## Veri kümesi
────────────────────────────────────────

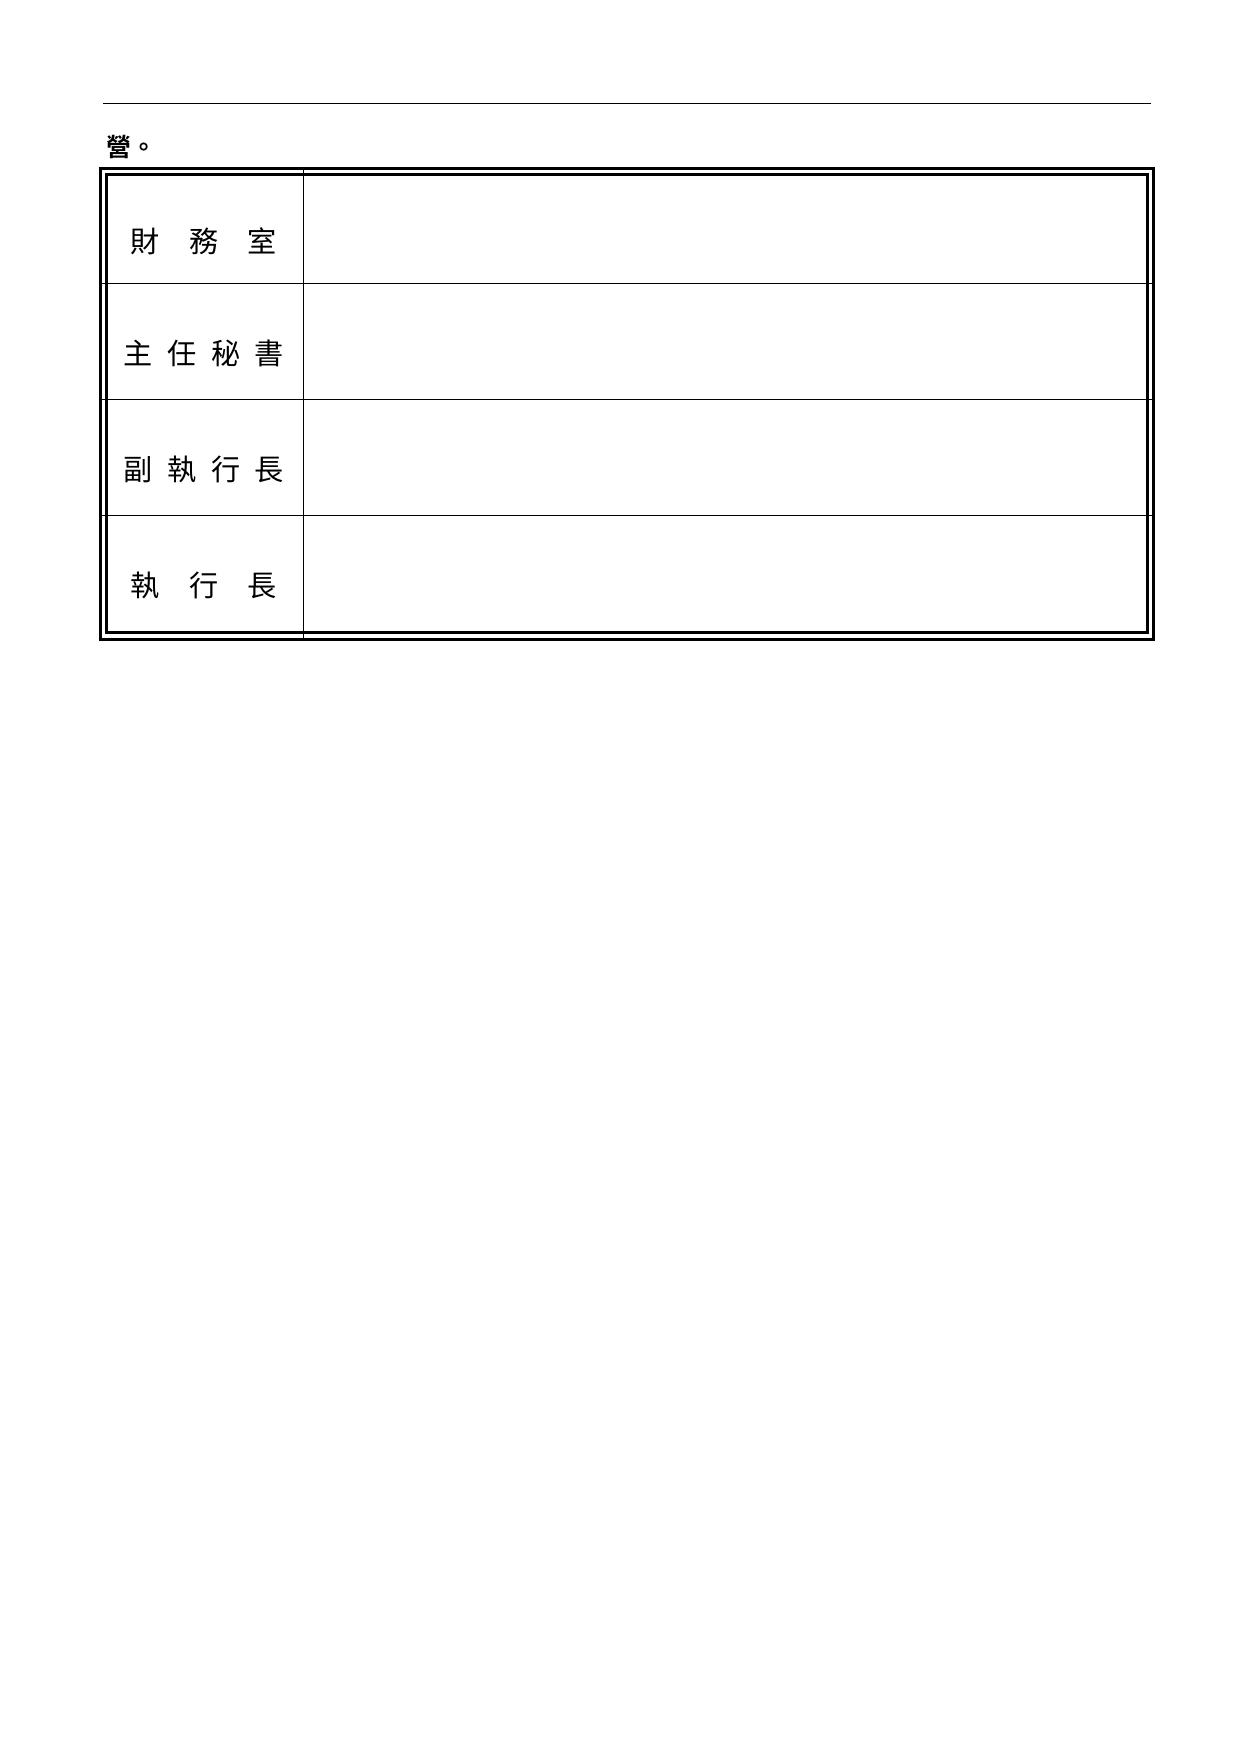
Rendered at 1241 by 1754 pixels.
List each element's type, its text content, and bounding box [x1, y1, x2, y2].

table_cell [304, 176, 1146, 283]
table_cell 財 務 室 [103, 170, 303, 283]
table_cell 執 行 長 [108, 516, 303, 631]
table_cell [304, 400, 1146, 515]
table_cell 副 執 行 長 [108, 400, 303, 515]
table_cell [304, 516, 1146, 631]
table_cell 主 任 秘 書 [108, 284, 303, 399]
table_cell 營。 [103, 104, 1151, 167]
table_cell [304, 284, 1146, 399]
table_cell [304, 170, 1151, 283]
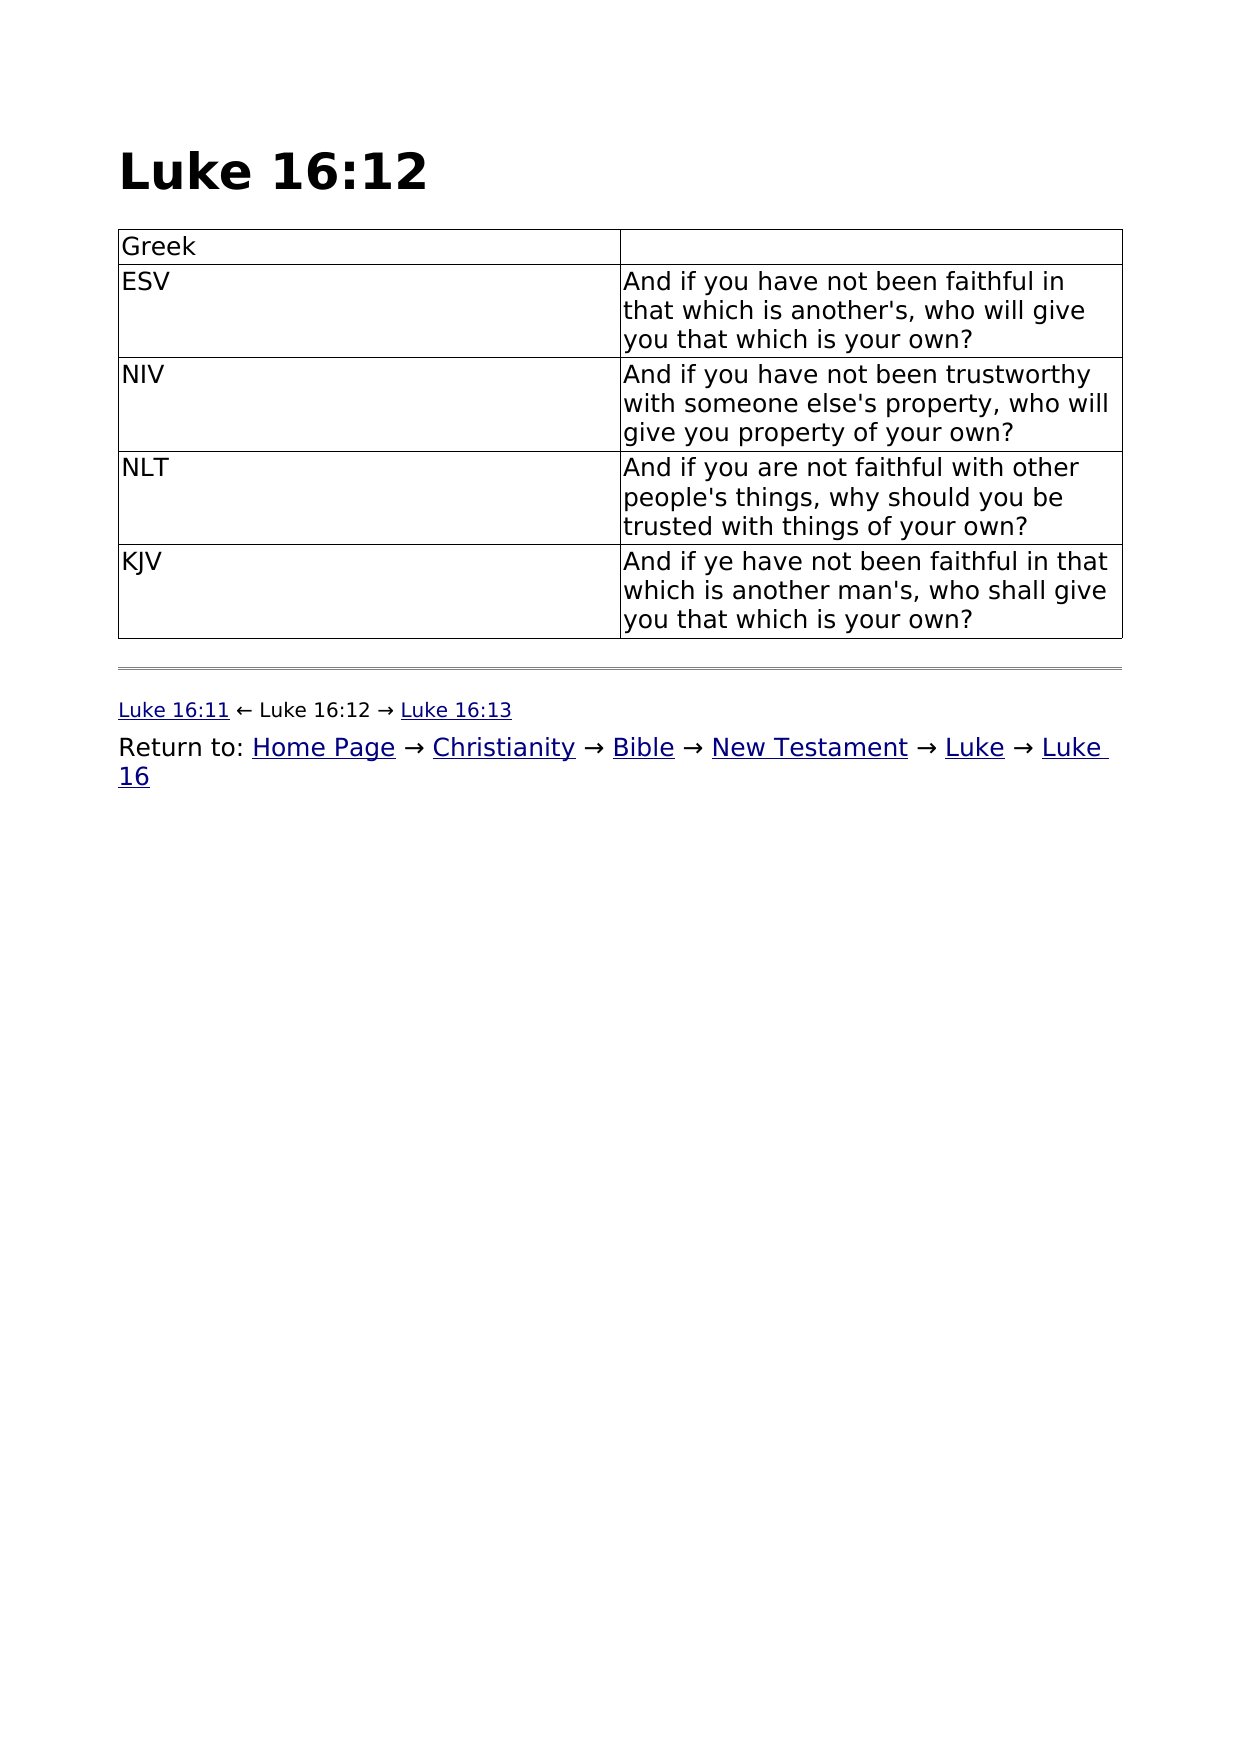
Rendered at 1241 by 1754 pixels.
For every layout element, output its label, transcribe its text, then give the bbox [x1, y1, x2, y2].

table_cell And if you have not been faithful in that which is another's, who will give you that which is your own? [621, 265, 1122, 357]
table_cell And if you are not faithful with other people's things, why should you be trusted with things of your own? [621, 452, 1122, 544]
table_cell And if ye have not been faithful in that which is another man's, who shall give you that which is your own? [621, 545, 1122, 637]
table_cell KJV [119, 545, 620, 637]
table_header Greek [119, 230, 620, 264]
table_cell NLT [119, 452, 620, 544]
table_cell And if you have not been trustworthy with someone else's property, who will give you property of your own? [621, 358, 1122, 451]
text Luke 16:11 ← Luke 16:12 → Luke 16:13 [118, 699, 1122, 733]
text Return to: Home Page → Christianity → Bible → New Testament → Luke → Luke 16 [118, 733, 1122, 791]
table_cell NIV [119, 358, 620, 451]
table_header [621, 230, 1122, 264]
table_cell ESV [119, 265, 620, 357]
subtitle Luke 16:12 [118, 143, 1122, 201]
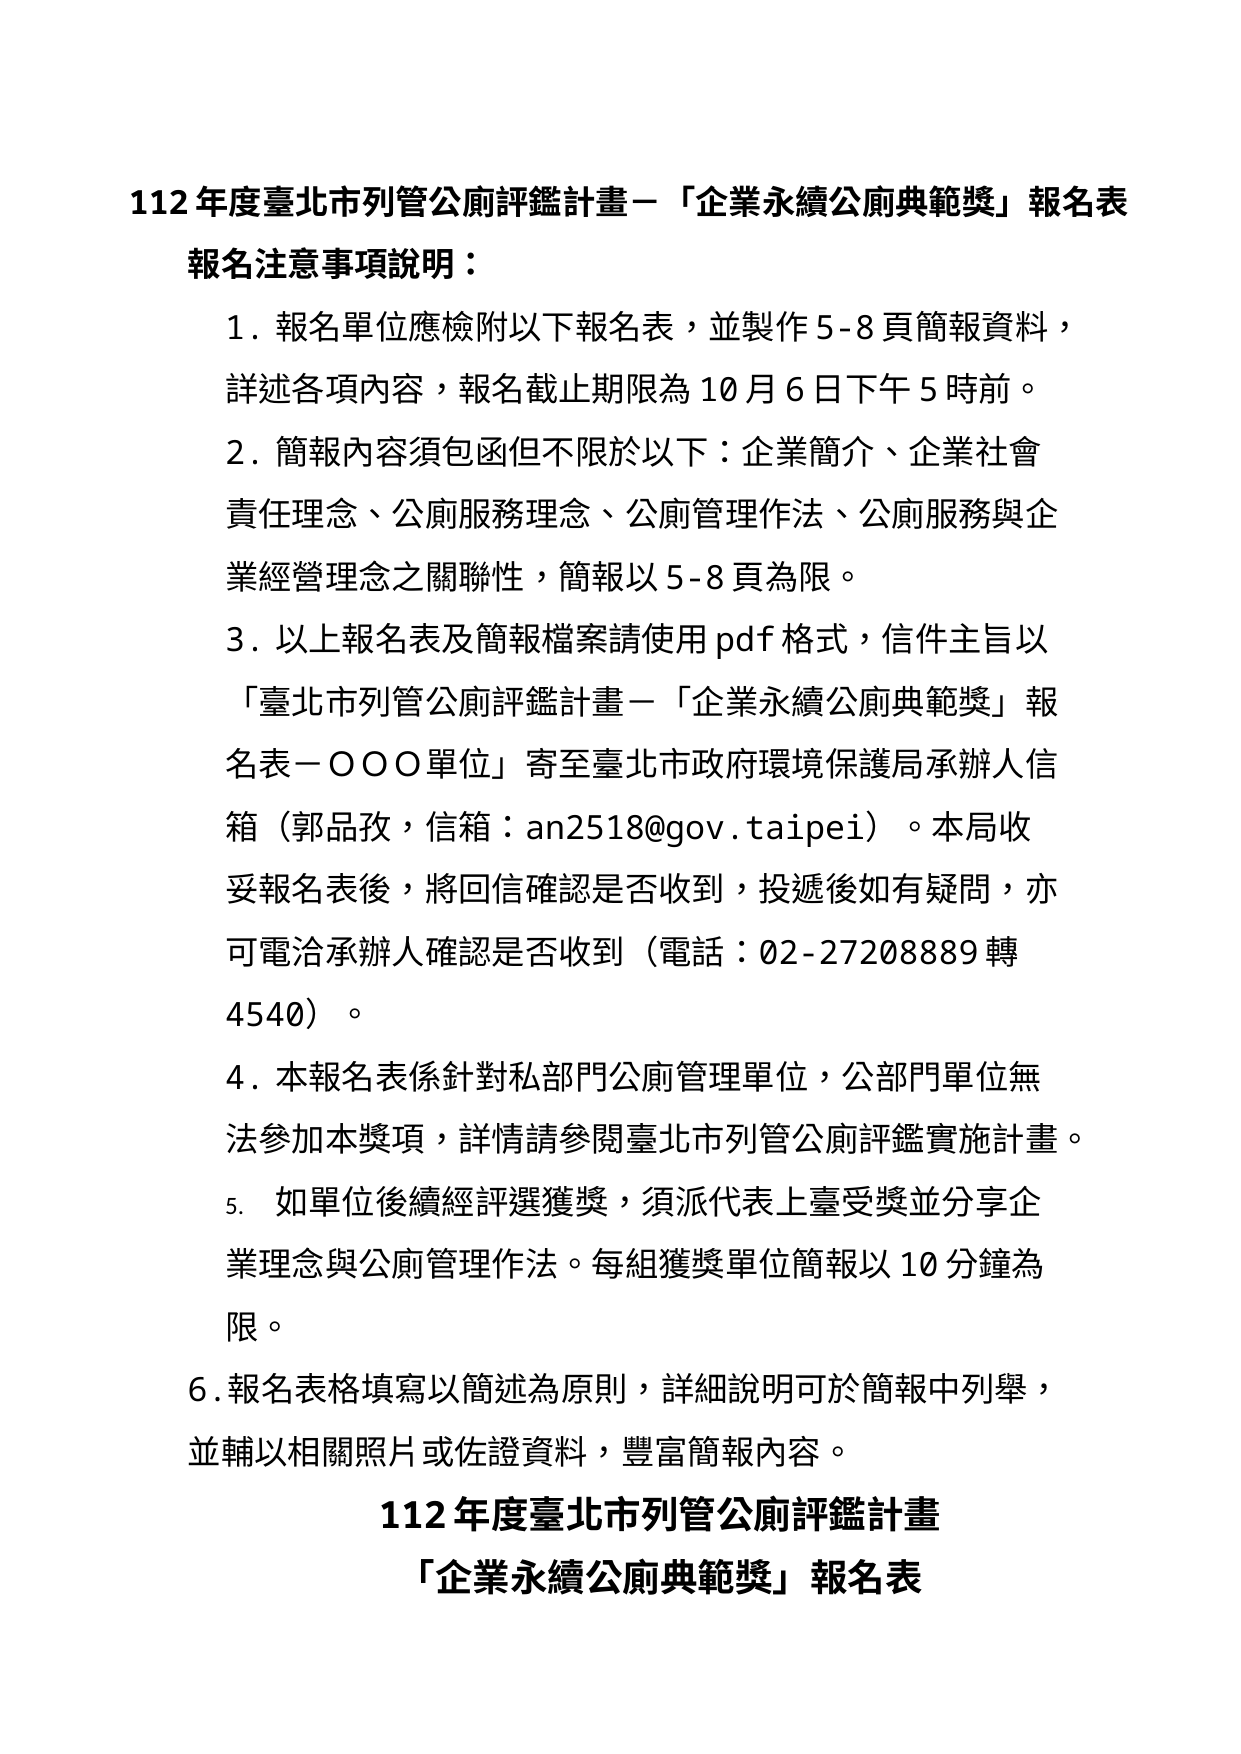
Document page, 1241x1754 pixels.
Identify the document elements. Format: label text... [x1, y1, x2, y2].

text 112年度臺北市列管公廁評鑑計畫 [158, 1471, 1162, 1533]
text 6.報名表格填寫以簡述為原則，詳細說明可於簡報中列舉，並輔以相關照片或佐證資料，豐富簡報內容。 [187, 1346, 1073, 1471]
list 簡報內容須包函但不限於以下：企業簡介、企業社會責任理念、公廁服務理念、公廁管理作法、公廁服務與企業經營理念之關聯性，簡報以5-8頁為限。 [225, 408, 1059, 596]
list 如單位後續經評選獲獎，須派代表上臺受獎並分享企業理念與公廁管理作法。每組獲獎單位簡報以10分鐘為限。 [225, 1158, 1059, 1346]
text 「企業永續公廁典範獎」報名表 [158, 1533, 1162, 1596]
text 112年度臺北市列管公廁評鑑計畫－「企業永續公廁典範獎」報名表 [128, 158, 1191, 221]
list 報名單位應檢附以下報名表，並製作5-8頁簡報資料，詳述各項內容，報名截止期限為10月6日下午5時前。 [225, 283, 1059, 408]
list 以上報名表及簡報檔案請使用pdf格式，信件主旨以「臺北市列管公廁評鑑計畫－「企業永續公廁典範獎」報名表－ＯＯＯ單位」寄至臺北市政府環境保護局承辦人信箱（郭品孜，信箱：an2518@gov.taipei）。本局收妥報名表後，將回信確認是否收到，投遞後如有疑問，亦可電洽承辦人確認是否收到（電話：02-27208889轉4540）。 [225, 596, 1059, 1033]
text 報名注意事項說明： [187, 221, 1059, 283]
list 本報名表係針對私部門公廁管理單位，公部門單位無法參加本獎項，詳情請參閱臺北市列管公廁評鑑實施計畫。 [225, 1033, 1059, 1158]
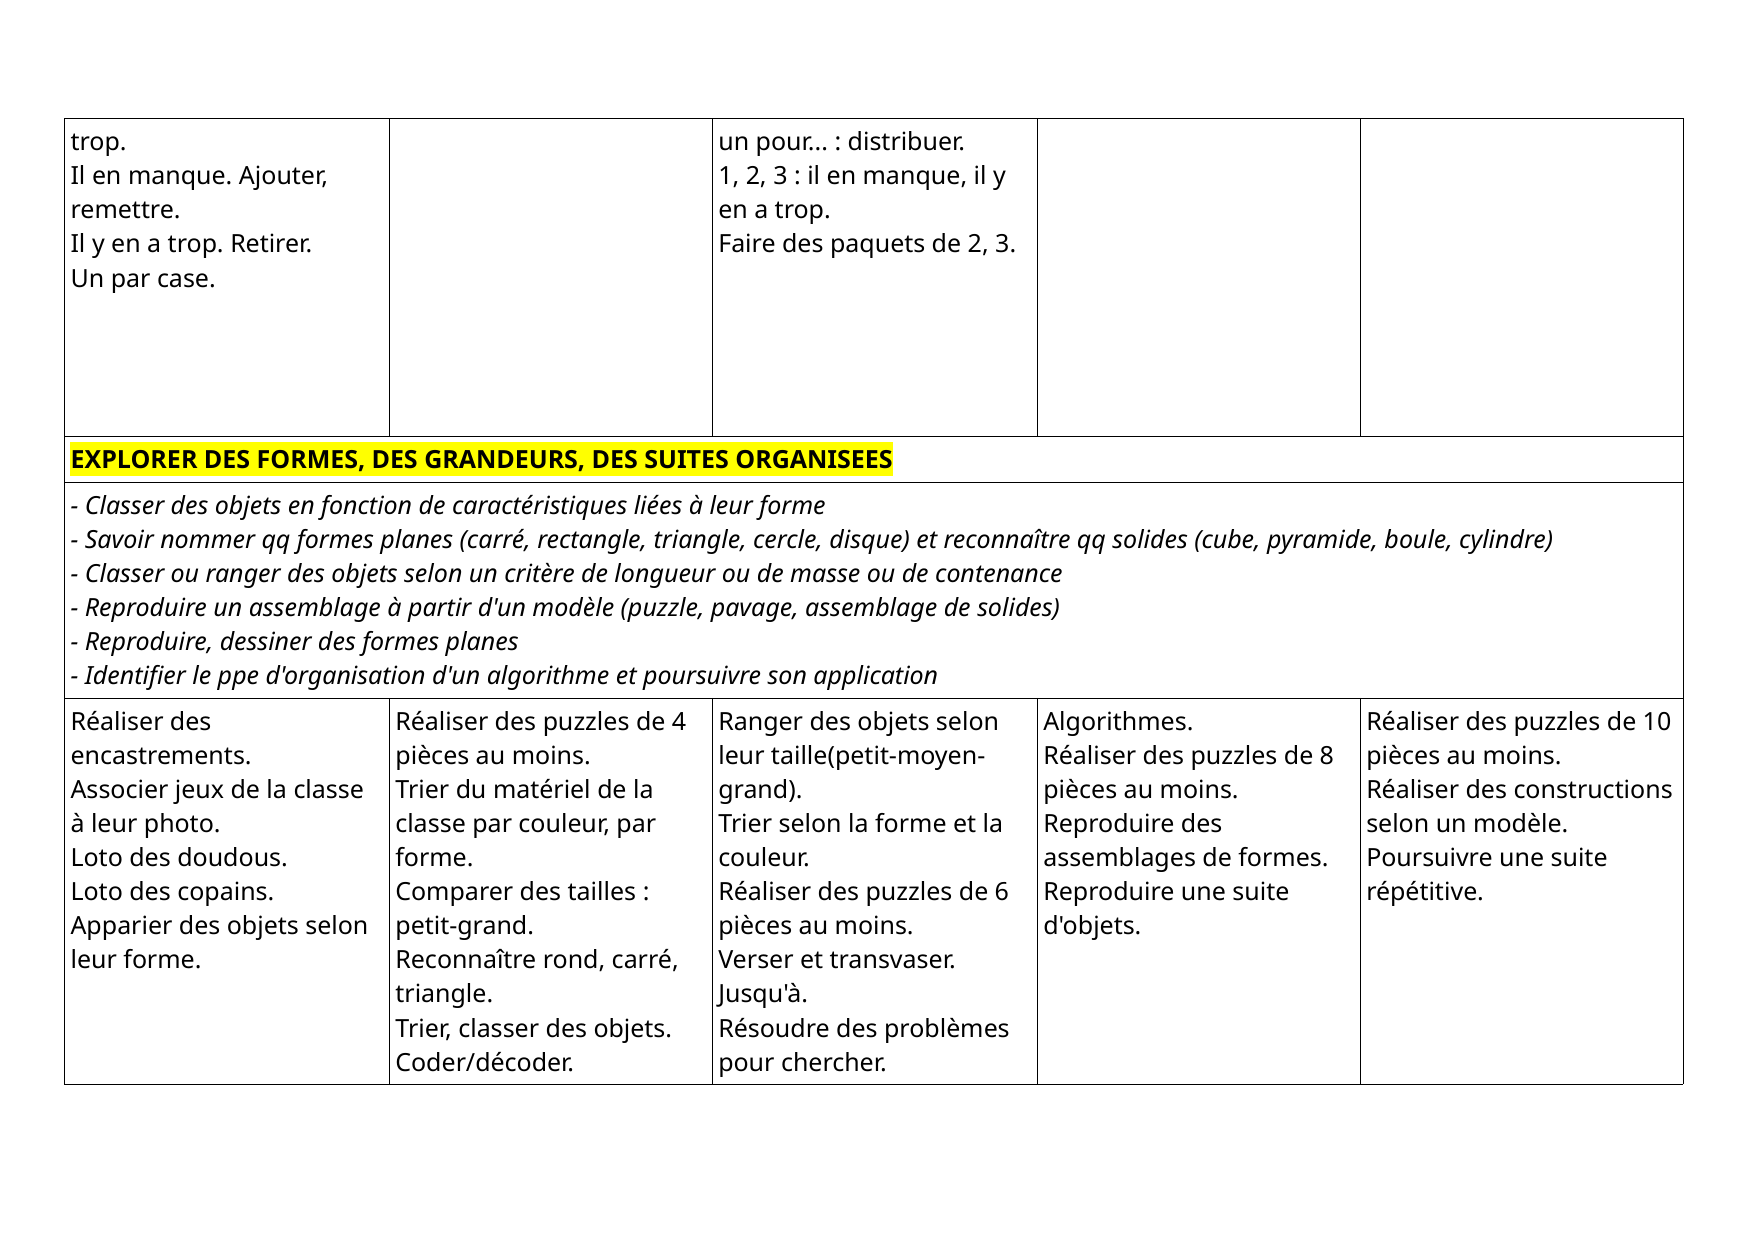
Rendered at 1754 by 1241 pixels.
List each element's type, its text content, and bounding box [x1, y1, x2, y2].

────────────────────────────────────────

## Alıştırma yönergesi
Verilerin en başından "subtitle Luke 16:12 [118, 143, 1122, 201]" yazan satıra kadar, iki uçtaki satırlar da dahil, bütün satırları hiç değiştirmeden tekrar yaz. Resimleri cevaba koyma.

## Beklenen cevap
Rendered at 1241 by 1754 pixels.
List each element's type, its text content, and bounding box [x1, y1, x2, y2].

table_cell [304, 176, 1146, 283]
table_cell 財 務 室 [103, 170, 303, 283]
table_cell 執 行 長 [108, 516, 303, 631]
table_cell [304, 400, 1146, 515]
table_cell 副 執 行 長 [108, 400, 303, 515]
table_cell [304, 516, 1146, 631]
table_cell 主 任 秘 書 [108, 284, 303, 399]
table_cell 營。 [103, 104, 1151, 167]
table_cell [304, 284, 1146, 399]
table_cell [304, 170, 1151, 283]
Rendered at 1241 by 1754 pixels.
For every layout element, output its label, transcribe its text, then give the bbox [x1, y1, x2, y2].

table_cell And if you have not been faithful in that which is another's, who will give you that which is your own? [621, 265, 1122, 357]
table_cell And if you are not faithful with other people's things, why should you be trusted with things of your own? [621, 452, 1122, 544]
table_cell And if ye have not been faithful in that which is another man's, who shall give you that which is your own? [621, 545, 1122, 637]
table_cell KJV [119, 545, 620, 637]
table_header Greek [119, 230, 620, 264]
table_cell NLT [119, 452, 620, 544]
table_cell And if you have not been trustworthy with someone else's property, who will give you property of your own? [621, 358, 1122, 451]
text Luke 16:11 ← Luke 16:12 → Luke 16:13 [118, 699, 1122, 733]
text Return to: Home Page → Christianity → Bible → New Testament → Luke → Luke 16 [118, 733, 1122, 791]
table_cell NIV [119, 358, 620, 451]
table_header [621, 230, 1122, 264]
table_cell ESV [119, 265, 620, 357]
subtitle Luke 16:12 [118, 143, 1122, 201]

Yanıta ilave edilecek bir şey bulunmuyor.